**Job A:** Please print the part of the strawberry shortcake text starting with "Ingredients needed to" and going on through "for this dessert.", with every word copied exactly.

═════ Source text ═════

Strawberry shortcake served on a white scalloped plate, gold fork on the side.


 

Strawberry Shortcake is one of my all time favorite desserts. This recipe comes together fairly easy even though we are making everything from scratch! Starting with the sweetened buttermilk shortcakes. These shortcakes are based on my southern biscuit recipe. But they’re even easier to make because there’s no need to bother with layering the dough, just simply press it together and cut.

Ingredients in Strawberry Shortcake

Ingredients needed to make strawberry shortcake laid on the counter.
  • Fresh Strawberries: fresh berries are definitely preferred for this recipe. If you must use frozen I would recommend using those to make a strawberry sauce that you can spoon over the biscuits and cream.
  • Sugar: regular white sugar is used to sweeten the berries and help create a syrup as the berries sit.
  • Lemon Juice: helps bring out the natural juices of the berries and softens them just enough for this dessert.

═════ Available records ═════

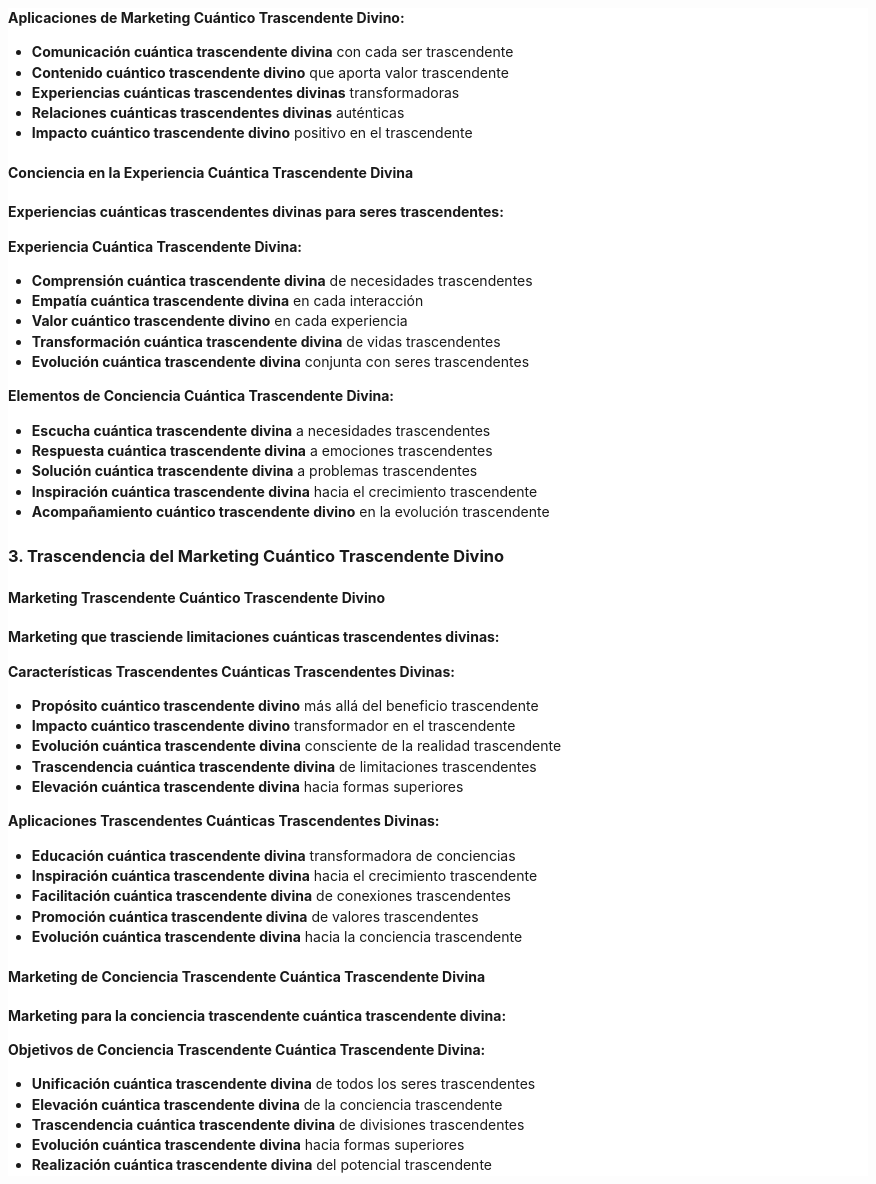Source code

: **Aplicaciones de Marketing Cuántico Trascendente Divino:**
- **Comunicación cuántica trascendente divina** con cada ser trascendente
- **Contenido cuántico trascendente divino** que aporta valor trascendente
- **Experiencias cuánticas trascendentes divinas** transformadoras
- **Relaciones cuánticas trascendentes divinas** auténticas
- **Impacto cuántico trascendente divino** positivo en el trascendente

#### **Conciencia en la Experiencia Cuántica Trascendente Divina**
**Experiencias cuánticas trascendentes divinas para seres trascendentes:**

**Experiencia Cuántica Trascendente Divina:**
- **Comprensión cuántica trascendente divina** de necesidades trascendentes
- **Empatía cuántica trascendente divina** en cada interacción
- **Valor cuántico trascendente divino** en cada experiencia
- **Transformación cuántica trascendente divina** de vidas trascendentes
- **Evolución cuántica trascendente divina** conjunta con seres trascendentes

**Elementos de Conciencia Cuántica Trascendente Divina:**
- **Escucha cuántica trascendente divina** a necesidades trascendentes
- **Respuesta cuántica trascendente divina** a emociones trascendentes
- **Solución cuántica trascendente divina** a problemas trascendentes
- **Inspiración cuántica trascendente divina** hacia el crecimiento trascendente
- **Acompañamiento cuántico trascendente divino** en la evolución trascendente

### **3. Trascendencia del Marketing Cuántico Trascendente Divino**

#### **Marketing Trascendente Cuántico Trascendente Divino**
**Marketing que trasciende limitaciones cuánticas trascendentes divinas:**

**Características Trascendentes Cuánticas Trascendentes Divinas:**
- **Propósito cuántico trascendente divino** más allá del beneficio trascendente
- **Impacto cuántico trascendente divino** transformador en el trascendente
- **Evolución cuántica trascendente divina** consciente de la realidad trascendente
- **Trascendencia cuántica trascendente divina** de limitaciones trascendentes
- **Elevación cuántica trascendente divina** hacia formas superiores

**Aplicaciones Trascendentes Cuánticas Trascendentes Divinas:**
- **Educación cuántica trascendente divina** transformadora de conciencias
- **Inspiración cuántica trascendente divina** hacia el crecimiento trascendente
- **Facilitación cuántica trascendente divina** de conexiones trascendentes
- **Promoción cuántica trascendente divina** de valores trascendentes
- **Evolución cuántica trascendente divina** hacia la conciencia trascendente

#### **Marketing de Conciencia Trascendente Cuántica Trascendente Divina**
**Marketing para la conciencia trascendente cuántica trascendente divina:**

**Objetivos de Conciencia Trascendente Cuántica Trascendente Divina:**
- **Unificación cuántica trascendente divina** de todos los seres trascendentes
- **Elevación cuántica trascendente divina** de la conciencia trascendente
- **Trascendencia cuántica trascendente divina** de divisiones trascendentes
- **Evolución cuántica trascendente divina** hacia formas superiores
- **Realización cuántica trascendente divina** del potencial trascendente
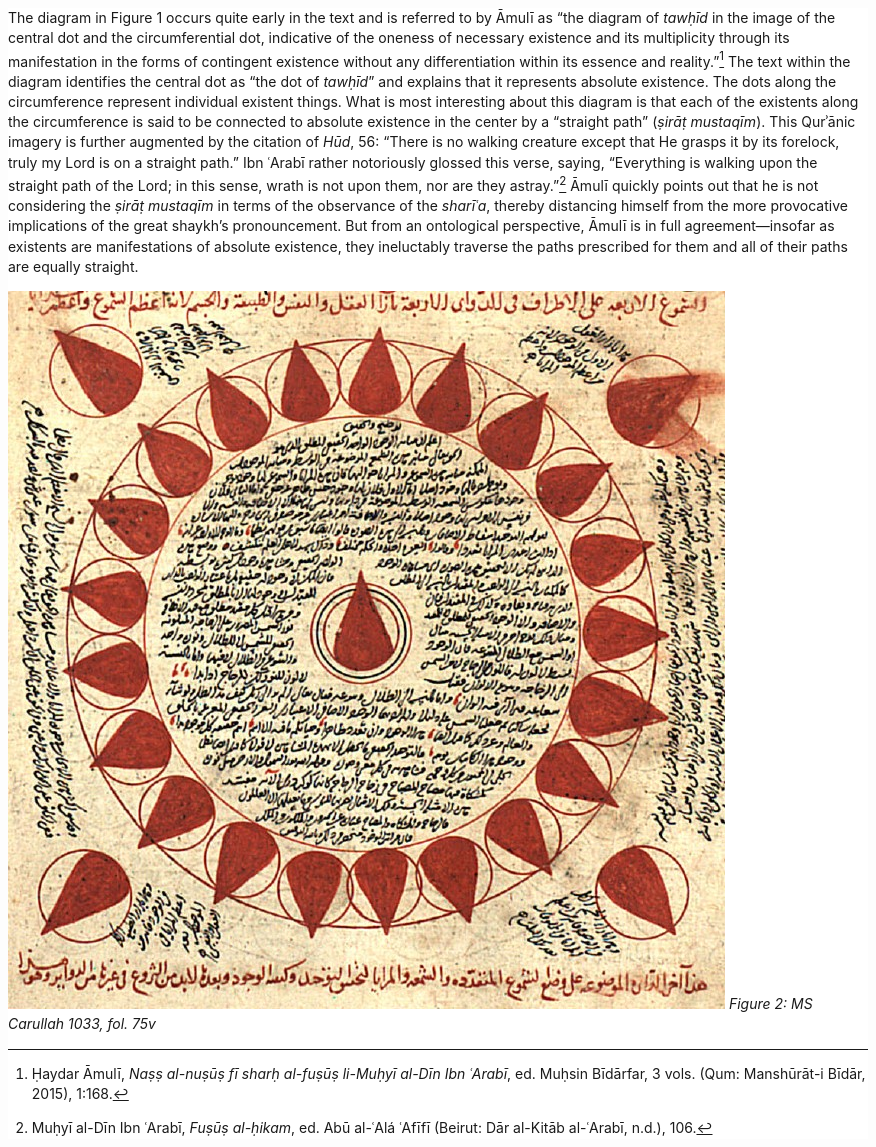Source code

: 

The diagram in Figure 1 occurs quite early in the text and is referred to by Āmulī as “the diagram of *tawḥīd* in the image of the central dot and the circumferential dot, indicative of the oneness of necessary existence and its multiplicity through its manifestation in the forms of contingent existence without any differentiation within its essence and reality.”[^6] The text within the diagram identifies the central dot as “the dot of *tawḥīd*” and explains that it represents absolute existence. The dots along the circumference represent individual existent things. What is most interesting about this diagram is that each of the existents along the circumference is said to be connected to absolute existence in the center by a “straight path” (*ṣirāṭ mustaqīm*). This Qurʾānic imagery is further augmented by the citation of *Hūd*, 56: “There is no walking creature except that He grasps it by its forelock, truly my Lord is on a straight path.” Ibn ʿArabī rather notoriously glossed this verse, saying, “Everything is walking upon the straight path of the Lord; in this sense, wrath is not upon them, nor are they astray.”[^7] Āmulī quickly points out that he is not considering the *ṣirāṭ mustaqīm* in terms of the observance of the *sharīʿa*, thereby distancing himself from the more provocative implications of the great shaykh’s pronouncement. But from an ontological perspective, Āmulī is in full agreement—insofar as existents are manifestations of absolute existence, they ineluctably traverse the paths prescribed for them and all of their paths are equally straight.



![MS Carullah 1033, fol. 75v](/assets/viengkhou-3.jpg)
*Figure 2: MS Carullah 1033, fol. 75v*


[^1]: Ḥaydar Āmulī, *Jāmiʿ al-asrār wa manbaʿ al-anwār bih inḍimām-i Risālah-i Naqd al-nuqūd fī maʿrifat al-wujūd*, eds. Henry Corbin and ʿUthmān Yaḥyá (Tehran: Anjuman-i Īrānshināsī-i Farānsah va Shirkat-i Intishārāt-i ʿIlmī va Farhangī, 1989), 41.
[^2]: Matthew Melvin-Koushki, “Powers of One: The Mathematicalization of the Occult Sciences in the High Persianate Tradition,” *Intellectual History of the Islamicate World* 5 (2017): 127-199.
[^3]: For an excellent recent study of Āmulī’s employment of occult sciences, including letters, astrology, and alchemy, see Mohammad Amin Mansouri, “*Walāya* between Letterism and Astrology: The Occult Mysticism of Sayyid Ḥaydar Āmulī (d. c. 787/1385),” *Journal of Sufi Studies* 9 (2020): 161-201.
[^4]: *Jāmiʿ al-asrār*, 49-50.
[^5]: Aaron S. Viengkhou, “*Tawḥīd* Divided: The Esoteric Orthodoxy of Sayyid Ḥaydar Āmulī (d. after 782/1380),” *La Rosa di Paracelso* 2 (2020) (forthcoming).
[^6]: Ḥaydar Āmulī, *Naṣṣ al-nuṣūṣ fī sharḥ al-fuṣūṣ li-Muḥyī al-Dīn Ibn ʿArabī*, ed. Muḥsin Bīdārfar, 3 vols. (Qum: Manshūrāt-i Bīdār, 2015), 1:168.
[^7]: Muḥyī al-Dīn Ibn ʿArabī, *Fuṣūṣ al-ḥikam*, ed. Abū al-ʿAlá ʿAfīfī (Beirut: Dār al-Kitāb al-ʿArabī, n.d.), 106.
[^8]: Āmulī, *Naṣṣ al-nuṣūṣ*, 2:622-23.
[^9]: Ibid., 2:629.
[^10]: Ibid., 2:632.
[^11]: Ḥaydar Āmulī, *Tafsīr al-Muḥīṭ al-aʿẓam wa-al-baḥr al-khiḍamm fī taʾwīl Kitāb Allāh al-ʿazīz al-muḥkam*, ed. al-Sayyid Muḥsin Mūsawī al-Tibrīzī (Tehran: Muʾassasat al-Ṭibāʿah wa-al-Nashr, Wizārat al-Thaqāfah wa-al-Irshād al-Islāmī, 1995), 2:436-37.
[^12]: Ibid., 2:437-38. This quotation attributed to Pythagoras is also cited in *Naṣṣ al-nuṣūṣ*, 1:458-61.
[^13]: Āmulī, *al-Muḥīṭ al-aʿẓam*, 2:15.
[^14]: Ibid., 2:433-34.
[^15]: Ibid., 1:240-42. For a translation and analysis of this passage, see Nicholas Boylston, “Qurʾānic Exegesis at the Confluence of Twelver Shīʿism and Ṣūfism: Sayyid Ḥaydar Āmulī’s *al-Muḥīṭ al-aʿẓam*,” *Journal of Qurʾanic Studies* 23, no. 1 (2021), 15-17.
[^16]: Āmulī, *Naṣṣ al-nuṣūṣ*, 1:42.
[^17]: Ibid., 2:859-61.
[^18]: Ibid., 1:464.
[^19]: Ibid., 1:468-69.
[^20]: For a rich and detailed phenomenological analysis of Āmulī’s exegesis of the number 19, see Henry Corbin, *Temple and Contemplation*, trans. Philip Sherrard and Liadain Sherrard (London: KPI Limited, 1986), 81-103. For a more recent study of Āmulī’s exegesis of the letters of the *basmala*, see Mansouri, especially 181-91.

═════

**Job B:** In the stored entries, edit the lines starting with the line with "Conciencia Cuántica Trascendente Divina:**" and going on through the line with "la conciencia trascendente cuántica trascendente divina:**" so that "Marketing" becomes "Publicidad", with all else unchanged. Return only those lines.

**Task result A:**
Ingredients needed to make strawberry shortcake laid on the counter.
  • Fresh Strawberries: fresh berries are definitely preferred for this recipe. If you must use frozen I would recommend using those to make a strawberry sauce that you can spoon over the biscuits and cream.
  • Sugar: regular white sugar is used to sweeten the berries and help create a syrup as the berries sit.
  • Lemon Juice: helps bring out the natural juices of the berries and softens them just enough for this dessert.

**Task result B:**
**Elementos de Conciencia Cuántica Trascendente Divina:**
- **Escucha cuántica trascendente divina** a necesidades trascendentes
- **Respuesta cuántica trascendente divina** a emociones trascendentes
- **Solución cuántica trascendente divina** a problemas trascendentes
- **Inspiración cuántica trascendente divina** hacia el crecimiento trascendente
- **Acompañamiento cuántico trascendente divino** en la evolución trascendente

### **3. Trascendencia del Publicidad Cuántico Trascendente Divino**

#### **Publicidad Trascendente Cuántico Trascendente Divino**
**Publicidad que trasciende limitaciones cuánticas trascendentes divinas:**

**Características Trascendentes Cuánticas Trascendentes Divinas:**
- **Propósito cuántico trascendente divino** más allá del beneficio trascendente
- **Impacto cuántico trascendente divino** transformador en el trascendente
- **Evolución cuántica trascendente divina** consciente de la realidad trascendente
- **Trascendencia cuántica trascendente divina** de limitaciones trascendentes
- **Elevación cuántica trascendente divina** hacia formas superiores

**Aplicaciones Trascendentes Cuánticas Trascendentes Divinas:**
- **Educación cuántica trascendente divina** transformadora de conciencias
- **Inspiración cuántica trascendente divina** hacia el crecimiento trascendente
- **Facilitación cuántica trascendente divina** de conexiones trascendentes
- **Promoción cuántica trascendente divina** de valores trascendentes
- **Evolución cuántica trascendente divina** hacia la conciencia trascendente

#### **Publicidad de Conciencia Trascendente Cuántica Trascendente Divina**
**Publicidad para la conciencia trascendente cuántica trascendente divina:**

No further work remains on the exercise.